[Stored data entries]
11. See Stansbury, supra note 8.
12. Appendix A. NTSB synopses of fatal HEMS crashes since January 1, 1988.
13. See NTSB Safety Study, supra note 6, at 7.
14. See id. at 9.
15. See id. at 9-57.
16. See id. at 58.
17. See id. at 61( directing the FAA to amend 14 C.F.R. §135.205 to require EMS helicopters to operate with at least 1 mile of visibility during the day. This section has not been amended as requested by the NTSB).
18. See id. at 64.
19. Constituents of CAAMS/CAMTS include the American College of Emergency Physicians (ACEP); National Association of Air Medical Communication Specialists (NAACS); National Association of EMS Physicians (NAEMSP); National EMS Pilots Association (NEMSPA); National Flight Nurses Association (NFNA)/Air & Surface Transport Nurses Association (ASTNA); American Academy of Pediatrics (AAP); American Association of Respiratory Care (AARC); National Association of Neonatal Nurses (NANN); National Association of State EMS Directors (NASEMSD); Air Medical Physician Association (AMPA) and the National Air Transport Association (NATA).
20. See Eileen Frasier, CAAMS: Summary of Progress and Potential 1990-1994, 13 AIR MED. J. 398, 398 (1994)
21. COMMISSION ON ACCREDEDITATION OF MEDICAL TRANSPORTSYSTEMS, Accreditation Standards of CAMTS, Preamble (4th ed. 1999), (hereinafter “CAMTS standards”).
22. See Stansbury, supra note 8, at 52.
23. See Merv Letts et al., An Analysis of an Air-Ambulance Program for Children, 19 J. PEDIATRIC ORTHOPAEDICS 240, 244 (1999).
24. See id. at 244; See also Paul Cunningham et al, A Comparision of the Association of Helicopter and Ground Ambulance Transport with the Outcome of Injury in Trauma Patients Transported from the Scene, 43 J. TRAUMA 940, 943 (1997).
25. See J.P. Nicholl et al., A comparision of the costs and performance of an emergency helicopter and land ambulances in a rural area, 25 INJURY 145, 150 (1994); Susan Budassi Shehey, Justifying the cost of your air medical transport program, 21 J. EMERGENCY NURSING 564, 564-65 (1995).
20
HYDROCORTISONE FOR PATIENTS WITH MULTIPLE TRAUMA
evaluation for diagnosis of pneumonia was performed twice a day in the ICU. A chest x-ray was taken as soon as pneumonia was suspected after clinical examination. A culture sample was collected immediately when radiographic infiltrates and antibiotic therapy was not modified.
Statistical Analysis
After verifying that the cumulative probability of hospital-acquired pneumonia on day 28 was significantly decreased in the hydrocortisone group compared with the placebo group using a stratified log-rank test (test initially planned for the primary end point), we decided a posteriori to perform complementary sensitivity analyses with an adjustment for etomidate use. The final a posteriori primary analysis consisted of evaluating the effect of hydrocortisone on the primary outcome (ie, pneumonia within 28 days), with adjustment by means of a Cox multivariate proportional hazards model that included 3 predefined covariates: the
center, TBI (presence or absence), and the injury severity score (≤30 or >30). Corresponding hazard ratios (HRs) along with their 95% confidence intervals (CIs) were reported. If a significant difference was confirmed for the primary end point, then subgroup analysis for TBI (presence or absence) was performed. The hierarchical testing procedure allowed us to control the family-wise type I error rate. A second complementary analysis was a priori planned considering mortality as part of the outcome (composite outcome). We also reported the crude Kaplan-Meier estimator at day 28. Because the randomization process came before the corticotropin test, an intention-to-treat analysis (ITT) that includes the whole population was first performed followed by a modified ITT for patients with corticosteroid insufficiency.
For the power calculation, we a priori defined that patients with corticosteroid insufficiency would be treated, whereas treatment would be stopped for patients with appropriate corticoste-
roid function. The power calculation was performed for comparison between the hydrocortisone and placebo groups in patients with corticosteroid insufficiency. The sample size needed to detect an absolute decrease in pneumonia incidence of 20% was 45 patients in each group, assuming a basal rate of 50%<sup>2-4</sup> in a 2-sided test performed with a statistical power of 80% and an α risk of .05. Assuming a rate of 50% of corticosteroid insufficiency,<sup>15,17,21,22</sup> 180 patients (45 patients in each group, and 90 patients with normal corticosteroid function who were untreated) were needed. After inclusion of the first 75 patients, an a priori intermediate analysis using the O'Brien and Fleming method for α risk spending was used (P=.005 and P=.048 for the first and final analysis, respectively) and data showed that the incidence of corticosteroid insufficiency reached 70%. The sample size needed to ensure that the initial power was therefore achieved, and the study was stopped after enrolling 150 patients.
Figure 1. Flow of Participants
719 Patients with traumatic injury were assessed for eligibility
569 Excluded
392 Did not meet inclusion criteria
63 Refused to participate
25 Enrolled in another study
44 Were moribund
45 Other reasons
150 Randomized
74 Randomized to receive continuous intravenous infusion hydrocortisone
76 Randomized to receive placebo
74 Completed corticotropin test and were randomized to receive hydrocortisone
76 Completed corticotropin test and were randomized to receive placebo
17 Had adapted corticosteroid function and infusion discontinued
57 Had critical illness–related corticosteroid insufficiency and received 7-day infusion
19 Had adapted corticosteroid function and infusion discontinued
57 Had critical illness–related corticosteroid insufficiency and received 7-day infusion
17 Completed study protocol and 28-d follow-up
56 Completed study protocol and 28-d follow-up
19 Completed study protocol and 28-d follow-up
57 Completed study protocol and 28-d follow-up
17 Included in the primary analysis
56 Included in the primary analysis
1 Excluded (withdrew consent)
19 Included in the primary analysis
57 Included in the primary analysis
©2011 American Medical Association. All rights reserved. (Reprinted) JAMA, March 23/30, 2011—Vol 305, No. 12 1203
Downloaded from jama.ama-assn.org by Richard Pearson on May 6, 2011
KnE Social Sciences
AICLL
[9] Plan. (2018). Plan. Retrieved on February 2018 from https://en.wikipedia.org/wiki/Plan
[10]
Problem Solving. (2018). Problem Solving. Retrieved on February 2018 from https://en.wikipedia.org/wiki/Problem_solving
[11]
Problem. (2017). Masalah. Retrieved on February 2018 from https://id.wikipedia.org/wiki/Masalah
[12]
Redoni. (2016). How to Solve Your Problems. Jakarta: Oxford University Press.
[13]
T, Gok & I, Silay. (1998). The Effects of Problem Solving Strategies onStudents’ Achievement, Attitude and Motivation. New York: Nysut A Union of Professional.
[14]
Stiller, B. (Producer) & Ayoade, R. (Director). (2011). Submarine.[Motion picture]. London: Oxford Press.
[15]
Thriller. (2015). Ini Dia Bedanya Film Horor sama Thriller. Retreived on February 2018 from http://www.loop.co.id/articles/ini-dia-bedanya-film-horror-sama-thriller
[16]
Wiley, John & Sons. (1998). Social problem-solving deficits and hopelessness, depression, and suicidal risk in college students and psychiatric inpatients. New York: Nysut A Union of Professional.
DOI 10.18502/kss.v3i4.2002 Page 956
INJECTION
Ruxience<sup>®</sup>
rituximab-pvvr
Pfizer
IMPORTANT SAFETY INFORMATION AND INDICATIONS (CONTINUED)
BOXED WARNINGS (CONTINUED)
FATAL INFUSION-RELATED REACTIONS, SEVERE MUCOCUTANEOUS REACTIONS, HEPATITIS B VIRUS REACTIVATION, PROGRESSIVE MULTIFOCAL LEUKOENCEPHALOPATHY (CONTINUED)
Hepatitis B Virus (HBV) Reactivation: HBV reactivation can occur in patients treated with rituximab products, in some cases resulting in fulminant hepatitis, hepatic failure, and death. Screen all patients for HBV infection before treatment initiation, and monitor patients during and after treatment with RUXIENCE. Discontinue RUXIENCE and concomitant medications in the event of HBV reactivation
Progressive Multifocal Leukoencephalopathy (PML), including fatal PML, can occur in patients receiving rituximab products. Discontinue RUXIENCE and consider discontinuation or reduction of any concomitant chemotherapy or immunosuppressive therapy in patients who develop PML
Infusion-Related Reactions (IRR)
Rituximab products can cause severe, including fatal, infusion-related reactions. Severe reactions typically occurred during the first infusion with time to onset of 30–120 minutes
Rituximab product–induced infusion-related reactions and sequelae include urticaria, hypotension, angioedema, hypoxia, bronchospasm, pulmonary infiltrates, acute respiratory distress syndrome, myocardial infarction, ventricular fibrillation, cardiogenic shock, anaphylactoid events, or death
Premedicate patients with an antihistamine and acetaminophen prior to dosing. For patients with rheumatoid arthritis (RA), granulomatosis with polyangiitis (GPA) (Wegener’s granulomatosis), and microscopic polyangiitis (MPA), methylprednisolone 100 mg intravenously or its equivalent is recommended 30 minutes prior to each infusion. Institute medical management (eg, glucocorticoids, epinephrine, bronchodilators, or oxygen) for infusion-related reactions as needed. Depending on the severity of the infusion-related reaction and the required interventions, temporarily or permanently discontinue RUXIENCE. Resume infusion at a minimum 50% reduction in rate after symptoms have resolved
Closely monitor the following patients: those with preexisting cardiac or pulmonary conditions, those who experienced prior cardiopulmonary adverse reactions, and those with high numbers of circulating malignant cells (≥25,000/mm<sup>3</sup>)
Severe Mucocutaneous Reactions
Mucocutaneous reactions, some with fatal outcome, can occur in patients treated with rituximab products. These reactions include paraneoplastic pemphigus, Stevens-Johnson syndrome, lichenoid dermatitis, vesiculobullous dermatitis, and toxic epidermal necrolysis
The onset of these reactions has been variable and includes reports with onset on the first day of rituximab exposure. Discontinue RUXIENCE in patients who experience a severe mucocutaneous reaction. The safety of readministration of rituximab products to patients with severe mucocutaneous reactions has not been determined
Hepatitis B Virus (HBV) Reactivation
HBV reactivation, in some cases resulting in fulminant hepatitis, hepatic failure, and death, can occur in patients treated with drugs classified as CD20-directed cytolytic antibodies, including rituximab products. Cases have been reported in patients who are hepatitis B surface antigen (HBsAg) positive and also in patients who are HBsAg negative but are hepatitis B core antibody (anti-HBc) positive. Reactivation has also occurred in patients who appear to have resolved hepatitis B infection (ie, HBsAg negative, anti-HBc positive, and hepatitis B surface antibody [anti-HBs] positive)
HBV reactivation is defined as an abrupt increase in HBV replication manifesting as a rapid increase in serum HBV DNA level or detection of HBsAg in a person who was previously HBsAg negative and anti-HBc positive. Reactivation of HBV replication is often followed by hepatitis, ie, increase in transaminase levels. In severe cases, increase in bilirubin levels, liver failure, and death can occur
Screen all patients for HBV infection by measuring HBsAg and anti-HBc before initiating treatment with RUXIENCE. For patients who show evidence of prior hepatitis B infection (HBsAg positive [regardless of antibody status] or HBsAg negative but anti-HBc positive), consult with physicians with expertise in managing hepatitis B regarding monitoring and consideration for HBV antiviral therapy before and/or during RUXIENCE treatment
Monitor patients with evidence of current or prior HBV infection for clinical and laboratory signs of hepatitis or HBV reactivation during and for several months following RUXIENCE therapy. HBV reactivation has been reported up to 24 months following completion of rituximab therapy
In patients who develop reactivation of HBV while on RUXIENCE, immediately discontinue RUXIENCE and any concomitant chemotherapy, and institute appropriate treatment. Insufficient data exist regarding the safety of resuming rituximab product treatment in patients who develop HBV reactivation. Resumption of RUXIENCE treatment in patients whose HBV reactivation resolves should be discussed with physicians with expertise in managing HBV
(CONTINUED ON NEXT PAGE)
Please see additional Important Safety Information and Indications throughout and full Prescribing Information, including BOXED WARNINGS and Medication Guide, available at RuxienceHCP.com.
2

Directions – When a line in the data holds the word "discontinued", show that line.

Task result –
17 Had adapted corticosteroid function and infusion discontinued
19 Had adapted corticosteroid function and infusion discontinued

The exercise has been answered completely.